Let's say you want to download PAD data for Alabama from USGS.

First, check if your data is already in the course data catalog or example dataset list. If the dataset you need is already listed there, use the existing catalog entry. If it is not listed, then proceed with the steps below.

Example download page shown in the screenshots:

https://www.sciencebase.gov/catalog/item/6759abcfd34edfeb8710a004

Screenshot showing the USGS ScienceBase PAD-US 4.1 State Downloads page with the attached files area visible.

Screenshot: USGS ScienceBase page for PAD-US 4.1 State Downloads.

Step 1: Click on the data you are downloading

On the ScienceBase page, scroll to the Attached Files section.

Click on the data file you are downloading. In this example, the target file is the Alabama PAD-US file:

PADUS4_1_State_AL_GDB_KMZ.zip

Screenshot showing the attached files table with the PADUS4_1_State_AL_GDB_KMZ.zip link.

Screenshot: attached files section with the Alabama PAD-US download file.

Step 2: Complete Captcha

After clicking the file, ScienceBase may ask you to complete a captcha.

Complete the captcha and submit it.

Screenshot showing the ScienceBase captcha page before downloading the file.

Screenshot: captcha step before downloading the file.

Step 3: Click "Download File"

After the captcha is complete, ScienceBase will show a file transfer page.

Click Download File.

Screenshot showing the File Transfer Process page with the Download File button.

Screenshot: file transfer page with the Download File button.

Step 4: Open Full Download History

The file will start downloading. You can cancel it later if you only need the URL.

In the browser download popup, click Full Download History.

Screenshot showing the browser download popup with Full Download History.

Screenshot: browser download popup with Full Download History.

Step 5: Copy the download URL

In the browser download history page, find the downloaded file.

Click the link button to copy the download URL.

Screenshot showing the browser download history page with the copy download link button.

Screenshot: copy download link button in browser download history.

Step 6: Give that download URL to the LLM

That copied URL is the download URL you provide to the LLM.

For this example, the copied URL looks like this:

https://prod-is-usgs-sb-prod-content.s3.amazonaws.com/6759abcfd34edfeb8710a004/PADUS4_1_State_AL_GDB_KMZ.zip?AWSAccessKeyId=AKIAI7K4IX6D4QLARINA&Expires=1777587284&Signature=Ba6VQaZzimHp3XPMfLyN0CvdLqo%3D

Use the URL from your own browser download history, not this example URL, unless you are intentionally reproducing the exact Alabama PAD-US example.
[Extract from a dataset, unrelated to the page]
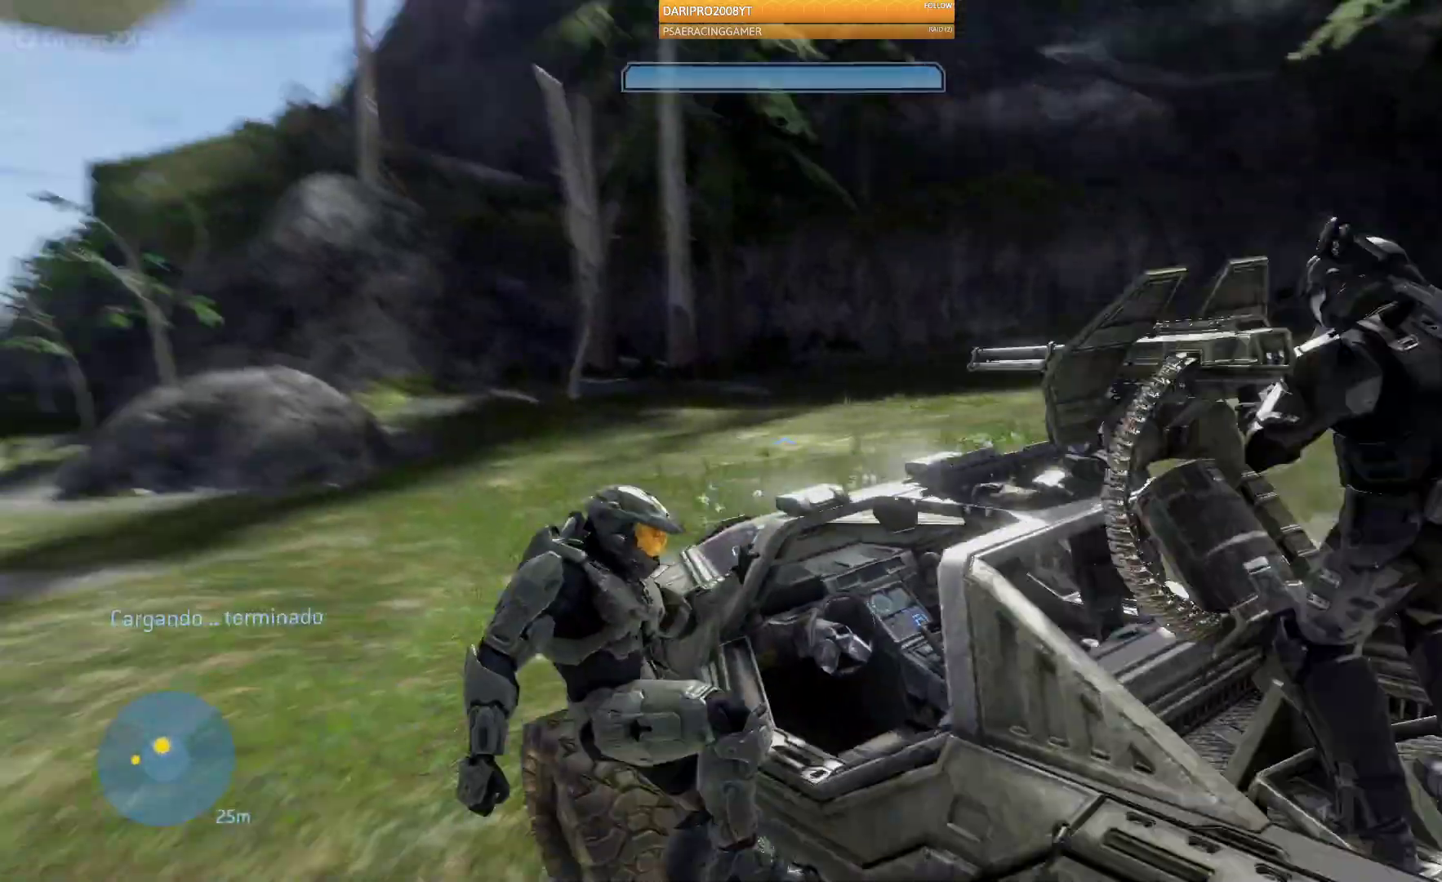
{"buttons": [], "left_stick": "up", "right_stick": "center", "events": [[33, "R1", "up"], [100, "left_stick", "center"], [200, "right_stick", "center"], [250, "left_stick", "up"], [283, "right_stick", "left"], [350, "right_stick", "center"]]}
Use the copied direct file URL

The LLM workflow needs the direct file URL, not just the landing page URL. The ScienceBase landing page is useful for humans, but the direct file URL is what allows the workflow to retrieve the file.

These links can expire

Some direct download URLs include temporary access parameters such as expiration times or signatures. If the workflow fails later, repeat the download-history step and copy a fresh URL.